Generative AI has a PR problem.
The vast majority of ChatGPT users have been misled into thinking AI is often stupid, especially with regard to numbers. Indeed, generative AI cannot perform math with precision because it is designed to do only one thing -
Predict the next word based on a collection of words, specifically tokens.
When math is involved, it goes off the rails quickly.
While the LLM knows about numbers like 22, zero, and 8 – it has no concept of zero, 8022, or 2208 because these four character [number] values resolve to three different tokens in the LLM - zero, 8, and 22. While OpenAI has been actively adjusting its models to support math with greater precision, it remains untrustworthy in some instances.
A computation that works:
22080 * 3 + 1
A computation that fails:
22080 * 32 + 1
The first computation is correct (66,241). The second example fails - it responds with 704,641. The correct answer is 706,561. Bottom line: LLMs cannot perform simple math in every case.
Token lengths (i.e., long numbers) are why generative AI cannot perform reliable computations. This behavior needs to be explained to uninformed users who have come to expect computers, large and small, to get basic math right every time. But if they understood the purpose of generative AI, it would soften this deep disappointment.

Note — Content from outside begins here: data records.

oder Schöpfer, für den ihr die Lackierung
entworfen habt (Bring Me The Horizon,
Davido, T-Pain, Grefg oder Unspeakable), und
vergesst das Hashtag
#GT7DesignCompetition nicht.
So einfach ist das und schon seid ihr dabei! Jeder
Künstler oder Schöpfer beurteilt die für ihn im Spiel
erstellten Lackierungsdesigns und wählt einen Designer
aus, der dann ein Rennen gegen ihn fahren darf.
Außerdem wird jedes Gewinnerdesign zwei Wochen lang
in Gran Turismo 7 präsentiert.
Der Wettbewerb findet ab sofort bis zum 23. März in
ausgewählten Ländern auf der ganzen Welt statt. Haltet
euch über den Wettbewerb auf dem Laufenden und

But, there are many cases where generative AI is very accurate. Unfortunately, three things stand in the way of becoming an AI-first developer in the creation of no-code and low-code solutions.

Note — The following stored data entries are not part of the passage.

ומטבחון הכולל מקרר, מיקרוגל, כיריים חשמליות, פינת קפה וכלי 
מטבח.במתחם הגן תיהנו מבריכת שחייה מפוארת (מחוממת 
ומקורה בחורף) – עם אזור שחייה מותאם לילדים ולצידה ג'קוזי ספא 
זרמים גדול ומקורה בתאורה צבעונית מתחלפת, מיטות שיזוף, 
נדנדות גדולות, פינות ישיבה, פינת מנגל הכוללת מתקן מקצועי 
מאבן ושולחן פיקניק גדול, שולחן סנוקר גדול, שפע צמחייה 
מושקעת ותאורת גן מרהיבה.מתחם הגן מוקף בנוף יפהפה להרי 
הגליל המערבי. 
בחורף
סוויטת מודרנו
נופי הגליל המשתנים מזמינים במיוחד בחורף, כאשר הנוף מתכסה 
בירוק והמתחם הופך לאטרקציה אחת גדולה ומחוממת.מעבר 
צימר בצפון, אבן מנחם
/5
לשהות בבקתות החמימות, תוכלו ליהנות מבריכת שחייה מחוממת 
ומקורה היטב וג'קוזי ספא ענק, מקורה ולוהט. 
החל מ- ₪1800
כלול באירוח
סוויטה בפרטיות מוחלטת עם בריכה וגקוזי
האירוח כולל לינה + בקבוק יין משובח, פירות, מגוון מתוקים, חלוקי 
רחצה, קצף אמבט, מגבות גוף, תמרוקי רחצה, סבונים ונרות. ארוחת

- You already don’t trust it.
- You don’t put in the work to become a skilled, prompt engineer.
- You won’t take the time to test your generative AI outputs.
If you did these things, you would accelerate your solution-building efforts. You would also craft features and capabilities that were heretofore considered impractical. You will need this competitive advantage as no/low-code merges with generative AI in the not-too-distant future.
Sidebar: No-code and AI will soon vanish. In its place will be #gen-apps.
More on this another time.
In a recent thread, participants claimed generative AI wasn’t precise enough to format numbers into the EU equivalent - i.e., $2,192.45 → $2.192,45. This document demonstrates the prompt I used applied to 1,080 random tests. The results are perfection.
So, why does this work reliably when we just established that generative AI cannot handle large numbers with any predictability?
Answer: Strings
It is skilled at this task if you ask generative AI to do something with a string. You can even refer to it as a number in the prompt, and the instructions (i.e., the term “format”) will cause it to be treated as a string.
Admittedly, in this case, there are many benefits to be had if we could perform math and CFL algorithms in native EU numbers. This approach requires all computations to exist in US format and use AI to render EU formats. However, this story is more than the EU formatting - it demonstrates that generative AI can be deterministic and eliminate complexities while reducing time-to-production.
I advise spending the time to do the work to become an AI-first builder of solutions. It’s undoubtedly the future, and the people who want your job will be doing the work.